Id. at *1. Moreover, in contrast to Defendant’s citation and arguments thereunder, the Logan court correctly construed Balsinger to hold that the Tennessee savings statute applies to preserve a cause of action “regardless of the number of dismissals and refilings made by the plaintiff, as long as the final filing of the lawsuit was within one (1) year of the voluntary dismissal of a lawsuit ... filed within the statute of limitations period.’’ Id. at *2.

This Court is wholly in agreement with the analysis of the Logan court and its application to this case. Under Tennessee law, a cause of action that has been previously adjudicated and dismissed other than upon the merits may be refiled after expiration of the applicable statute of limitations provided two conditions are met: (1) the underlying claim that has been voluntarily dismissed must have been brought within the period defined by the limitations statute, and (2) recommencement of the action must take place within one year of dismissal as set forth in T.C.A. § 28-1-105. The actual date of dismissal is relevant only to the initiation of the one year period provided in the savings statute. To hold otherwise would do injury to the ends of judicial efficiency and economy because claimants would be compelled to await expiration of the limitations statute before invoking the protection of the savings provision. Id. at *1.

III. Conclusion

For the foregoing reasons, Defendant’s Rule 12(b)(6) motion is DENIED. Plaintiffs’ wrongful death action has been preserved by operation of T.C.A. § 28-1-105. Although their claim was filed after the one year statute of limitations which expired on January 13, 1996, Plaintiffs reinitiated suit against Defendant within one year of the voluntary dismissal of their previous action as allowed by the Tennessee savings statute.

An order consistent with this memorandum shall enter.

. T.C.A. § 28-3-104 provides in pertinent part:

(a) The following actions shall be commenced within one (1) year after the cause of action accrued: ... (1) Actions for libel, for injuries to the person, false imprisonment, malicious prosecution, [or] breach of marriage promise. ...

T.C.A. § 28-3-104 (Michie Supp.1996).

. Provided of course that the second action has been brought within one year of voluntary dismissal in accordance with the savings statute.

. In its memorandum, Defendant attempts to disparage Plaintiffs’ reliance upon Logan v. Whit-more by asserting that, as an unreported decision, it lacks precedential value and its use is not contemplated by the local rules of the Middle District of Tennessee. (Def.’s Mem. in Supp.

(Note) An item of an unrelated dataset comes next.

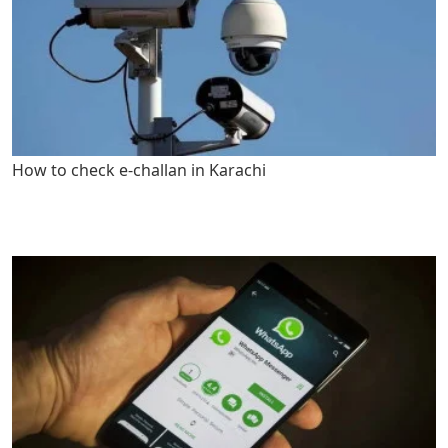
How to check e-challan in Karachi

Mot. to Dismiss at 2.) The Court makes two observations in this regard. First, when sitting in diversity jurisdiction, the district courts must give due deference to the interpretation of state law by state courts. In this case, Logan is, both • procedurally and substantively, the most analogous case presented by the parties to the case at bar. The fact that it is an unreported decision is of little consequence because it is readily available on a widely-used electronic database. Moreover, although Local Rule 8(c)(3) provides that citations to reported state cases in briefs submitted to the Court should include parallel cites where available, this reference is not intended to bar or otherwise delimit the use of appropriate case law. Bluebook Rule 10.8.1(a) sets forth the standard citation guidelines for unreported opinions appearing in electronic databases. A Uniform System of Citation Rule 10.8.1, at 68 (16th ed.1996). Use of this rule by the parties in this matter has facilitated Court consideration of a significant opinion.